Isso é Amazônia, mas ao mesmo tempo não é, porque ela não cabe em palavras. Não consigo descrever a sensação de se “sentir esmagada pela majestade da floresta”. Ela se impõe, somos apenas mais um ser dentro dela, ou pelo menos, era pra ser assim.
Infelizmente, também navegando pelo rio, vimos o lixo boiando em suas águas, às vezes também, preso às raízes das arvores que o margeiam. Nesses casarios, vimos a pobreza das pessoas ribeirinhas. Inclusive, presenciamos uma cena lamentável no segundo dia em Isla Del Tigre: uma senhora de aproximadamente trinta anos, chegara em seu barquinho acompanhada por um homem, que inferimos ser seu companheiro e com algumas crianças. Ela vinha de outro casario à procura do posto de enfermagem que tem em Isla.
Chegou vomitando e muito fraca. Como Isla fica à margem do rio e todas as casas voltadas para ele, ao chegar, irmã Leo a avistou (éramos vizinhos ao posto de saúde)  tentou ajudá-la. Encontrou-a muito debilitada e o descaso do enfermeiro, que não demonstrou qualquer preocupação diante do estado da mulher. Após ser “atendida”, a senhora partiu. Para nossa tristeza, tivemos notícia de seu falecimento no outro dia.
Segundo relatos, ela tivera um aborto espontâneo meses antes e não teve o descanso que esses casos delicados necessitam. Ficamos muito desolados com a notícia e especialmente eu e a irmã Leo refletirmos muito acerca das condições de vida dessas pessoas. Ainda nesse casario podemos observar as rondadas de madeiras que são “sacadas” diariamente, mas por outra lado, vimos também a disputa interna pelo pagamento da energia (em Isla del Tigre só há energia elétrica 4 horas por noite, graças a um motor adquirido pela comunidade e o gasto dos combustíveis são rateados pelos moradores).

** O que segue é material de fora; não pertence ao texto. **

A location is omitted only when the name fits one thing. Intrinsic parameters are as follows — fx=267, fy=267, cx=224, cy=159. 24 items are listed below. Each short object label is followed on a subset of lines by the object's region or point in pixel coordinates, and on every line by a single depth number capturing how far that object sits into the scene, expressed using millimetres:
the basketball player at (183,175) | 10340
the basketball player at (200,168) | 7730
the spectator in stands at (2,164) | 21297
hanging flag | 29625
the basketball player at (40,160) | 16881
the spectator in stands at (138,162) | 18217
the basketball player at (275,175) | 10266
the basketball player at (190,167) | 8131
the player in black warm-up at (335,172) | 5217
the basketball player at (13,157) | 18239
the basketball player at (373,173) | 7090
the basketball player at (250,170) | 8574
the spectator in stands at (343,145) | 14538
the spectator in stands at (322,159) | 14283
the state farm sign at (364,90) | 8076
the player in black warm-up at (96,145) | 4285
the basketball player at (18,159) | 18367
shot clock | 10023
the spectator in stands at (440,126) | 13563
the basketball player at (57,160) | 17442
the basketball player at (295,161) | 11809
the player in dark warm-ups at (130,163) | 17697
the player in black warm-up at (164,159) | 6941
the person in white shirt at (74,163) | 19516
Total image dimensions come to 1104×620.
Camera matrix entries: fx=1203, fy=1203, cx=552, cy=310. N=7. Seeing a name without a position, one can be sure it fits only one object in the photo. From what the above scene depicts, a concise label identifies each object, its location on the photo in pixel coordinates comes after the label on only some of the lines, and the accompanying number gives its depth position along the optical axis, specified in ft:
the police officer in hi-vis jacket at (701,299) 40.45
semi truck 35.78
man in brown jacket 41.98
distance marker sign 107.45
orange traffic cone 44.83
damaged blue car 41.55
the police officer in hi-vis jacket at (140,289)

Em dois dias e meio nessa comunidade, saímos  reflexivos e mais atentos a essas situações que nos parecem banais mas que são muito complexas. Como falar de ecologia numa comunidade que depende do desmatamento pra poder sobreviver (literalmente); como falar de direitos iguais para as mulheres numa região em que as mulheres morrem desassistidas? Sei que não conheço muito dos serviços públicos peruanos e nem como eles se organizam, mas tanto na outra experiência em Caballo Cocha sobre o combate ao narcotráfico como aqui nas comunidades ribeirinhas, tenho percebido, aos poucos, que os pobres sempre serão os que mais sofrem e são os mais invisibilizados. Ou seja, nada muito distante do que estou acostumada a ver diariamente, apenas em outros contextos."